Collected data:
※

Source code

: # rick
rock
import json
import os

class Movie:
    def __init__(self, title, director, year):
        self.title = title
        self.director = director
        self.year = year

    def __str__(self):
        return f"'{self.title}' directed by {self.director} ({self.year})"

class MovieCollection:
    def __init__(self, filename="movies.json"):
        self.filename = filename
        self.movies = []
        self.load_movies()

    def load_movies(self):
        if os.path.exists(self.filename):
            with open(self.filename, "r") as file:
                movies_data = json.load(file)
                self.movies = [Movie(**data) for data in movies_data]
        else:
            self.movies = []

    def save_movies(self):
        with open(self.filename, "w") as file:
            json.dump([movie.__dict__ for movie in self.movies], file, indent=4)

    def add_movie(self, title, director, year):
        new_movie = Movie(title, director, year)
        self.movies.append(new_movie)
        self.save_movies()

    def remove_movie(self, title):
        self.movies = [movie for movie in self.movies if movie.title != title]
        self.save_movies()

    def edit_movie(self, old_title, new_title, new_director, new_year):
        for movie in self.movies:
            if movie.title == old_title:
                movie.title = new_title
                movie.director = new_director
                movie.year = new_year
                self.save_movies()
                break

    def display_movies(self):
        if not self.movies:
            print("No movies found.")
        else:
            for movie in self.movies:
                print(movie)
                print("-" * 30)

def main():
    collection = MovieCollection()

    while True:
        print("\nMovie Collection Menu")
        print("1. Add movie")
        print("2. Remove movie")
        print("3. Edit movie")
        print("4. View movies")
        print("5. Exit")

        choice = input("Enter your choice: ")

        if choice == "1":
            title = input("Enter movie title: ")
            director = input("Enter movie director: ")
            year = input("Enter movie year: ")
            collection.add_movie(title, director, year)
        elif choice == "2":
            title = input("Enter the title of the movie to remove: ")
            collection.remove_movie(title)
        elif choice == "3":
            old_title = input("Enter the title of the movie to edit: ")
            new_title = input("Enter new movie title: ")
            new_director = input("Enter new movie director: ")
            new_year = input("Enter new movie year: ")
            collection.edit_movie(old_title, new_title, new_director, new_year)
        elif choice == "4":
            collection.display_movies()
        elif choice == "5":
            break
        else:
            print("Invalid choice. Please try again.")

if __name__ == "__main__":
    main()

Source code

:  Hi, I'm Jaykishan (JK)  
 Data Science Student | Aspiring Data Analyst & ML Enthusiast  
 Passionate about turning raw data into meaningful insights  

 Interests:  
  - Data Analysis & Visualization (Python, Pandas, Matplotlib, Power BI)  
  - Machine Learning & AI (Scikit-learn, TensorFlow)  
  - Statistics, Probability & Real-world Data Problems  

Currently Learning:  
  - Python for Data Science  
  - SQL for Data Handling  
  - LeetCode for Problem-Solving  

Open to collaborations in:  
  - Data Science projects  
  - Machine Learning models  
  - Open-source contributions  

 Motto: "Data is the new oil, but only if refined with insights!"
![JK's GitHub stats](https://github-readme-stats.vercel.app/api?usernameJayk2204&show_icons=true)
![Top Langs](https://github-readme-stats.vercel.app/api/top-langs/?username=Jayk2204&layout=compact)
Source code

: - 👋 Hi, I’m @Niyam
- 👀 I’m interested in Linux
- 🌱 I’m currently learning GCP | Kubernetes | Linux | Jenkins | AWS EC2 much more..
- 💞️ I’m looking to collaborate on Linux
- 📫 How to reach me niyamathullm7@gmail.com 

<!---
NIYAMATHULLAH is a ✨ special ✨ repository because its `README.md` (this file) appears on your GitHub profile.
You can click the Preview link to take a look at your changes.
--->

※

**Exercise description:**
Every record shown above should be set down again exactly.

**Your solution:**
Source code

: # rick
rock
import json
import os

class Movie:
    def __init__(self, title, director, year):
        self.title = title
        self.director = director
        self.year = year

    def __str__(self):
        return f"'{self.title}' directed by {self.director} ({self.year})"

class MovieCollection:
    def __init__(self, filename="movies.json"):
        self.filename = filename
        self.movies = []
        self.load_movies()

    def load_movies(self):
        if os.path.exists(self.filename):
            with open(self.filename, "r") as file:
                movies_data = json.load(file)
                self.movies = [Movie(**data) for data in movies_data]
        else:
            self.movies = []

    def save_movies(self):
        with open(self.filename, "w") as file:
            json.dump([movie.__dict__ for movie in self.movies], file, indent=4)

    def add_movie(self, title, director, year):
        new_movie = Movie(title, director, year)
        self.movies.append(new_movie)
        self.save_movies()

    def remove_movie(self, title):
        self.movies = [movie for movie in self.movies if movie.title != title]
        self.save_movies()

    def edit_movie(self, old_title, new_title, new_director, new_year):
        for movie in self.movies:
            if movie.title == old_title:
                movie.title = new_title
                movie.director = new_director
                movie.year = new_year
                self.save_movies()
                break

    def display_movies(self):
        if not self.movies:
            print("No movies found.")
        else:
            for movie in self.movies:
                print(movie)
                print("-" * 30)

def main():
    collection = MovieCollection()

    while True:
        print("\nMovie Collection Menu")
        print("1. Add movie")
        print("2. Remove movie")
        print("3. Edit movie")
        print("4. View movies")
        print("5. Exit")

        choice = input("Enter your choice: ")

        if choice == "1":
            title = input("Enter movie title: ")
            director = input("Enter movie director: ")
            year = input("Enter movie year: ")
            collection.add_movie(title, director, year)
        elif choice == "2":
            title = input("Enter the title of the movie to remove: ")
            collection.remove_movie(title)
        elif choice == "3":
            old_title = input("Enter the title of the movie to edit: ")
            new_title = input("Enter new movie title: ")
            new_director = input("Enter new movie director: ")
            new_year = input("Enter new movie year: ")
            collection.edit_movie(old_title, new_title, new_director, new_year)
        elif choice == "4":
            collection.display_movies()
        elif choice == "5":
            break
        else:
            print("Invalid choice. Please try again.")

if __name__ == "__main__":
    main()

Source code

:  Hi, I'm Jaykishan (JK)  
 Data Science Student | Aspiring Data Analyst & ML Enthusiast  
 Passionate about turning raw data into meaningful insights  

 Interests:  
  - Data Analysis & Visualization (Python, Pandas, Matplotlib, Power BI)  
  - Machine Learning & AI (Scikit-learn, TensorFlow)  
  - Statistics, Probability & Real-world Data Problems  

Currently Learning:  
  - Python for Data Science  
  - SQL for Data Handling  
  - LeetCode for Problem-Solving  

Open to collaborations in:  
  - Data Science projects  
  - Machine Learning models  
  - Open-source contributions  

 Motto: "Data is the new oil, but only if refined with insights!"
![JK's GitHub stats](https://github-readme-stats.vercel.app/api?usernameJayk2204&show_icons=true)
![Top Langs](https://github-readme-stats.vercel.app/api/top-langs/?username=Jayk2204&layout=compact)
Source code

: - 👋 Hi, I’m @Niyam
- 👀 I’m interested in Linux
- 🌱 I’m currently learning GCP | Kubernetes | Linux | Jenkins | AWS EC2 much more..
- 💞️ I’m looking to collaborate on Linux
- 📫 How to reach me niyamathullm7@gmail.com 

<!---
NIYAMATHULLAH is a ✨ special ✨ repository because its `README.md` (this file) appears on your GitHub profile.
You can click the Preview link to take a look at your changes.
--->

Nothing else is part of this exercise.